What changes for product rollout

For product teams, proxy models are less about a new model class than a new operating model.

The first implication is SLO design. If the query no longer depends on a remote LLM call, latency budgets become more predictable, and the performance profile starts to resemble a conventional inference service rather than an external AI dependency. That changes how teams think about caching, fallbacks, and concurrency. A proxy can sit closer to the database layer, where it can be evaluated row-by-row or batch-by-batch without paying the full tax of an LLM round trip.

The second implication is budgeting. A system that previously consumed billable LLM tokens on every request can move toward a fixed-cost or bounded-cost inference path. That does not make the workload free, but it does make it easier to forecast spend for high-volume analytics or operational use cases. For data-heavy products, that may be the difference between a feature that is technically possible and one that is economically sustainable.

The third implication is architecture. Proxy models are most compelling when the prompt is specific and repeated, the underlying data is stable enough to label, and the error tolerance is known. In those cases, the organization can treat the LLM as a teacher and the proxy as the production workhorse.

The risks are real

The same specialization that makes proxy models efficient also makes them brittle.

Their quality depends on the quality of the labeling pipeline. If the LLM-generated labels are inconsistent, biased, or overly literal, the proxy will learn those errors quickly and cheaply. That is not a feature; it is a scaling mechanism for mistakes.

Concept drift is another concern. A proxy tuned to a narrow prompt and a particular data distribution may degrade as product language changes, support workflows evolve, or customer behavior shifts. Because the model is intentionally lightweight, it may fail silently unless teams instrument it carefully.

Governance also becomes more complicated, not less. Organizations still need provenance for training data, auditability for labels, and a clear explanation of how outputs were generated. That matters in regulated environments and in any workflow where the output influences downstream decisions. A cheaper model does not reduce the need to know why a row was classified a certain way.

What teams should test next

The most useful pilots will not ask whether proxy models are universally better than LLMs. They will ask where the economics work.

Start with a narrow set of AI+SQL prompts that are repeated frequently and easy to score. Use a representative slice of production data, not a sanitized toy dataset. Compare direct LLM calls against a proxy built from the same embeddings and the same LLM-labeled data, then measure three things together: accuracy, p95 latency, and unit cost per query.

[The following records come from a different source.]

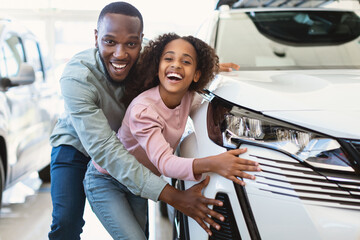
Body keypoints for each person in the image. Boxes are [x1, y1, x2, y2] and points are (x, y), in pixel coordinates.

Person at [48, 2, 241, 239]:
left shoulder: (149, 56)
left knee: (140, 233)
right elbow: (105, 150)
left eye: (131, 43)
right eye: (109, 42)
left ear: (141, 40)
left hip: (127, 145)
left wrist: (208, 69)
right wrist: (174, 196)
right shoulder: (77, 77)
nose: (120, 53)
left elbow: (177, 64)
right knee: (66, 222)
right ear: (96, 37)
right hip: (78, 145)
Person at [84, 32, 260, 240]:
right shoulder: (143, 110)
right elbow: (166, 164)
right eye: (168, 59)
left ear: (196, 75)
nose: (176, 65)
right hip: (106, 180)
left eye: (186, 62)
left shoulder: (188, 98)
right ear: (157, 68)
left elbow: (210, 108)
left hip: (140, 182)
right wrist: (214, 163)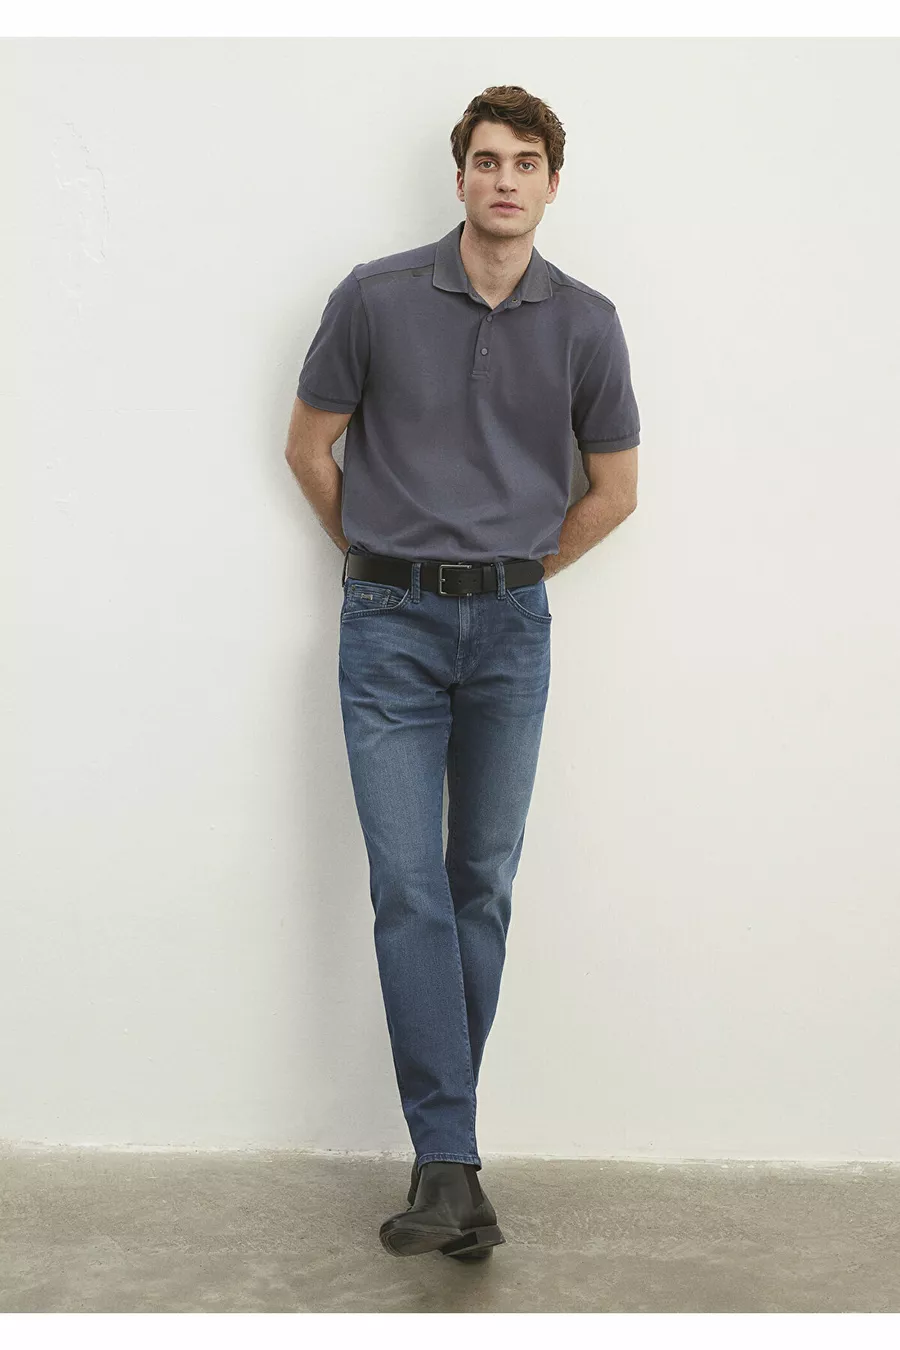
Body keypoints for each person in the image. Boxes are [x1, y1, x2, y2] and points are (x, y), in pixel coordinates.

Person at [285, 85, 640, 1261]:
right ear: (460, 178)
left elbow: (616, 490)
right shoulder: (375, 297)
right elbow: (309, 444)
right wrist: (376, 559)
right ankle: (451, 1163)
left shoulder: (586, 322)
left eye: (525, 163)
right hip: (387, 625)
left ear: (551, 184)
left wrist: (517, 572)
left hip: (512, 630)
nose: (504, 179)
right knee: (409, 886)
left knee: (479, 880)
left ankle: (448, 1166)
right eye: (487, 160)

It also helps to test failure modes deliberately. Evaluate performance on edge cases, distribution shifts, and ambiguous rows. Track how often the proxy disagrees with the teacher model and how often those disagreements matter operationally. If the model is being used for triage, ranking, or filtering, the benchmark should reflect the actual business cost of false positives and false negatives.

The broader technical implication is that AI-on-data may start to split into two layers: a large model for data generation and prompt design, and a lightweight proxy for production inference. That division could reshape how teams choose between direct LLM integration and database-native AI functions. The more the query repeats, the more attractive the proxy becomes. The remaining question is not whether the speedup is large—it is whether an organization can build the labeling, monitoring, and governance machinery to trust it.